Accueil Actu

Face à Trump, les exportateurs chinois s'adaptent pour survivre

Délocalisations, rabais, nouveaux produits... Touchés de plein fouet par la guerre commerciale avec Washington, les exportateurs chinois sont contraints de se réinventer pour survivre, tandis que certains trichent avec l'origine de leurs produits.

Qu'ils soient industriels, transformateurs de poisson, producteurs de jus de pomme ou agriculteurs, tous ont vu leur activité remise en question depuis l'an dernier avec les premières surtaxes douanières américaines frappant un large éventail de produits chinois exportés vers les Etats-Unis.

Depuis juin, quelque 250 milliards de dollars d'exportations chinoises annuelles à destination des Etats-Unis sont surtaxées à hauteur de 25%. Et la menace du président américain Donald Trump d'appliquer de nouvelles surtaxes au 1er septembre pourrait encore compliquer la donne pour les exportateurs.

"Cela a des conséquences pour nous", affirme un commercial d'une entreprise de jus de fruits basée dans le Shaanxi (nord), M. Liu, qui ne donne que son nom de famille.

"Nos devis tiennent désormais compte du coût des surtaxes", explique-t-il à l'AFP.

Les exportations chinoises de jus de pomme ont plongé de 93% sur un an au premier semestre.

L'entreprise Hengtong Fruit Juice, qui expédie la quasi-totalité de ses produits à l'étranger, et certaines de ses filiales, ont dû mettre en gage leurs machines pour obtenir des prêts.

Le secteur de la transformation de poisson est également durement touché.

La Chine est le principal fournisseur de tilapia congelé sur le marché américain mais les exportations de ce poisson d'eau douce sont en baisse cette année. Les pisciculteurs chinois n'ont eu d'autre choix que se rabattre sur leur marché intérieur.

"Les Etats-Unis profitent de leur position sur ce marché pour faire pression sur de nombreux fournisseurs chinois", regrette l'une de ces entreprises, Hainan Tilapia Sustainability Alliance, sur sa messagerie WeChat.

Le géant chinois du tilapia, Zhaoqing Evergreen Aquatic, a modernisé son usine l'hiver dernier pour se recentrer sur le marché chinois, selon Undercurrent News, un site professionnel.

- Tromperie sur la marchandise -

Mais cibler les consommateurs chinois n'est pas toujours une sinécure.

"Le tilapia marche très bien aux Etats-Unis parce qu'il est pané et transformé... mais c'est un poisson un peu fade. En Chine, on préfère quand le poisson a vraiment le goût du poisson", explique Even Pay, analyste au cabinet China Policy, spécialisée dans l'agroalimentaire.

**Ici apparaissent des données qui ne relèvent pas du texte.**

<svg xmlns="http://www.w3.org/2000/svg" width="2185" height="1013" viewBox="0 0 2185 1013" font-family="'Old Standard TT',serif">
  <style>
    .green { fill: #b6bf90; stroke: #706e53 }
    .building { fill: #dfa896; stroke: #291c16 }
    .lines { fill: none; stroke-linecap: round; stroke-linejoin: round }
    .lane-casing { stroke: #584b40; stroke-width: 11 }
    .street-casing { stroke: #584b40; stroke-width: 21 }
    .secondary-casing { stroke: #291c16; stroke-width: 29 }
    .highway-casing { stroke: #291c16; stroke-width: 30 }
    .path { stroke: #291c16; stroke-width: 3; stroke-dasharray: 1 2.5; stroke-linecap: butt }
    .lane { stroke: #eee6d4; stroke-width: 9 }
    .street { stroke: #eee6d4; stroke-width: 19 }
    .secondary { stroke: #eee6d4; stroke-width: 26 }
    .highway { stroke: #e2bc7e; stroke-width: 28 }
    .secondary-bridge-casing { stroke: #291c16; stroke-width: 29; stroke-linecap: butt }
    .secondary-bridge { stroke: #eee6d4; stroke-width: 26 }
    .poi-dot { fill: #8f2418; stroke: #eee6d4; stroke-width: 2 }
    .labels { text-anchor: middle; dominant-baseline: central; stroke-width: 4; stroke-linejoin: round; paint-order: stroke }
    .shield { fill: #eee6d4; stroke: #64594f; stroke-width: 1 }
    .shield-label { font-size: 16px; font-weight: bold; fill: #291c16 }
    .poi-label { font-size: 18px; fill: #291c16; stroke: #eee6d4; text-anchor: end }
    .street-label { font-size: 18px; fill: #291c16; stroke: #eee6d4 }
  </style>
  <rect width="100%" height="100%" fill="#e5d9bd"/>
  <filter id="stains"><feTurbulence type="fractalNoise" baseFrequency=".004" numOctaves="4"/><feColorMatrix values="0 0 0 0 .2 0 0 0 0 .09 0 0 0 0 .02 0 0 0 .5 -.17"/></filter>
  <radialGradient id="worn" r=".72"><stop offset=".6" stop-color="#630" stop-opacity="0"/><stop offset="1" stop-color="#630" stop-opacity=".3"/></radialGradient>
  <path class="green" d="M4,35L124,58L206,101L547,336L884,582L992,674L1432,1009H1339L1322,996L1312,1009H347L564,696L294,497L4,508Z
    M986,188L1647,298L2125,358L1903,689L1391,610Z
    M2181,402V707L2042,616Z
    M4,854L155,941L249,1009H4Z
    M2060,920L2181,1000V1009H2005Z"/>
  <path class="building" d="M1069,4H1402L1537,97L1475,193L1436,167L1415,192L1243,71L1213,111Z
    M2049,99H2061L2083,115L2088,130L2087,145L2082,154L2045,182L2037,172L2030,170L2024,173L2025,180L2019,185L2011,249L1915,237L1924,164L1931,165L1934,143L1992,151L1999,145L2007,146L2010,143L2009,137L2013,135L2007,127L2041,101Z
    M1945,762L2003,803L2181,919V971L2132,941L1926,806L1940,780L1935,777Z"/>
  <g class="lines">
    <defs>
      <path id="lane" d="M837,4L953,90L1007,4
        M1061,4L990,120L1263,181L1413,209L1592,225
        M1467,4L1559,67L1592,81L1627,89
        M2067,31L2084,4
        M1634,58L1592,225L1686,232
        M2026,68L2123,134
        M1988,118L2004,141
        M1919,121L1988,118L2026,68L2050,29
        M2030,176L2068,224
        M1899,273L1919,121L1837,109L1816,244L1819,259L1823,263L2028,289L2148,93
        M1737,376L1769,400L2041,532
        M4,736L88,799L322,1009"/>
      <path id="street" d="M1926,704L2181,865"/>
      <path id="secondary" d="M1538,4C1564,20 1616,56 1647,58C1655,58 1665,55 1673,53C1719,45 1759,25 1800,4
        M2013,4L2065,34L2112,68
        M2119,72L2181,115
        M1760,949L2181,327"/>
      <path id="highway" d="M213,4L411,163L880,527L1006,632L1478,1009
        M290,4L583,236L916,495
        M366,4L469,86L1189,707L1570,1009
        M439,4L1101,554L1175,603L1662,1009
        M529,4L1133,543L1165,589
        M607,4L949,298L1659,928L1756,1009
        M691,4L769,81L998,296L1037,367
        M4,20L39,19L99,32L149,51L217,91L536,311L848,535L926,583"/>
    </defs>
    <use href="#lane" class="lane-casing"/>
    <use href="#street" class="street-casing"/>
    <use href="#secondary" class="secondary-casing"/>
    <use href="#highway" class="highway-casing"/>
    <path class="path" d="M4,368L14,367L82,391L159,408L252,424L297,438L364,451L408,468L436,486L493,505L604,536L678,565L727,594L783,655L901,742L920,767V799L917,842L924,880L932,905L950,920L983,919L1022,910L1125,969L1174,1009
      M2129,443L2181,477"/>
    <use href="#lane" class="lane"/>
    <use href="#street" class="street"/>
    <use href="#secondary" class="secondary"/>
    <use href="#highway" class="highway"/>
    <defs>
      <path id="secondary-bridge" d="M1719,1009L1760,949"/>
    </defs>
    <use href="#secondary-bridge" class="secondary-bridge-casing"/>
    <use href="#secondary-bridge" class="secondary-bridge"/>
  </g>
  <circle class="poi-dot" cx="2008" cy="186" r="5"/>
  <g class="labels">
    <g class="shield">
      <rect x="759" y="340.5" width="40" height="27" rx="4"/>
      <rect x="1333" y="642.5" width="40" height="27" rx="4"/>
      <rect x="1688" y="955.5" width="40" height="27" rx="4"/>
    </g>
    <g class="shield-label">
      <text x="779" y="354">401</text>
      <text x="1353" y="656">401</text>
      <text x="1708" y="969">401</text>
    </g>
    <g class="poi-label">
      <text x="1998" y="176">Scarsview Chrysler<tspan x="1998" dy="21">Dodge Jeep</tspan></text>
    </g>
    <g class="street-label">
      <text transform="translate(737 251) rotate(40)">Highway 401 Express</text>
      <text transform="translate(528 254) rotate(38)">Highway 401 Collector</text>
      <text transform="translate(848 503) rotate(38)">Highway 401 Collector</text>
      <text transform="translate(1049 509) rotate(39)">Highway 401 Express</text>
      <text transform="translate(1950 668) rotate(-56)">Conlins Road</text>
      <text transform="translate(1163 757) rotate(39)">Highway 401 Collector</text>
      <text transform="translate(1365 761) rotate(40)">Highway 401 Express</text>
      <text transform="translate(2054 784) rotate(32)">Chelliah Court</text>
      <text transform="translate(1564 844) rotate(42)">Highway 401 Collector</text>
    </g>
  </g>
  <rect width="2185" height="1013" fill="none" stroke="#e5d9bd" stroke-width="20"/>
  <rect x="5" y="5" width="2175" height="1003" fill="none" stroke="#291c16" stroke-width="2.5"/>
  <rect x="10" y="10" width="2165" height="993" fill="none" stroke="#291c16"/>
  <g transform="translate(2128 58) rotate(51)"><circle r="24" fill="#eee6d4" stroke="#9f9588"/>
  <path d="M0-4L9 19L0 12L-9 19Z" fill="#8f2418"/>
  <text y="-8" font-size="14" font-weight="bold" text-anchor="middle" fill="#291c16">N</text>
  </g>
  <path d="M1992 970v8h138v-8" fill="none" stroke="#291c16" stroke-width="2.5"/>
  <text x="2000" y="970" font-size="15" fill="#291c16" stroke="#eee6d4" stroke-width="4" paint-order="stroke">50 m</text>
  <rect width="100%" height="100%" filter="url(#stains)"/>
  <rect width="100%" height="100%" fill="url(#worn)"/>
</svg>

Dans d'autres secteurs durement touchés, les exportateurs doivent rogner leurs marges.

"On a baissé nos prix sur le marché américain de manière à pouvoir absorber une partie des surtaxes douanières", affirme Andy Zhou de la société Anytone, qui fabrique des équipements de télécommunication.

Les exportations de matériel radio vers les Etats-Unis sont en fort repli, elles ont atteint 33 millions de dollars au premier semestre contre 230 millions un an plus tôt.

Résultat, M. Zhou se tourne vers le marché européen et l'Asie pour espérer redresser ses ventes.

Mais dans l'adversité, certains de ses concurrents ont moins de scrupules: ils n'hésitent pas à mal étiqueter leurs produits pour tromper sur leur pays d'origine... et échapper aux surtaxes.

D'autres entreprises ont recours au transbordement, c'est-à-dire qu'elles réacheminement leurs marchandises par le Vietnam pour les faire passer pour des marchandises fabriquées dans le pays voisin.

Craignant l'ire de l'administration Trump, Hanoi - qui réalise 40 milliards de dollars d'excédent commercial avec les Etats-Unis - s'est juré de sévir contre les fabricants chinois qui utilisent illégalement les étiquettes "made in Vietnam" pour échapper aux droits de douane américains.

Certaines entreprises chinoises ont délocalisé leur production dans le pays pour contourner les droits de douane - comme le fabricant de textiles Jasan Group, qui fournit Adidas et Nike - ou se tournent vers la Malaisie et l'Indonésie.

Pour autant, les mesures de rétorsion américaines peuvent aussi être une aubaine, en particulier pour certains producteurs chinois de soja, à l'heure ou Pékin boude le soja américain qu'elle achetait pourtant en abondance avant la guerre commerciale.

"L'Etat nous encourage à planter plus de soja... nos revenus augmentent grâce aux subventions", se réjouit Sun Changhai, un agriculteur de Mongolie intérieure (nord).

La production chinoise de soja reste toutefois insuffisante pour répondre aux besoins du pays, qui dépend encore largement des importations... et notamment de celles des Etats-Unis.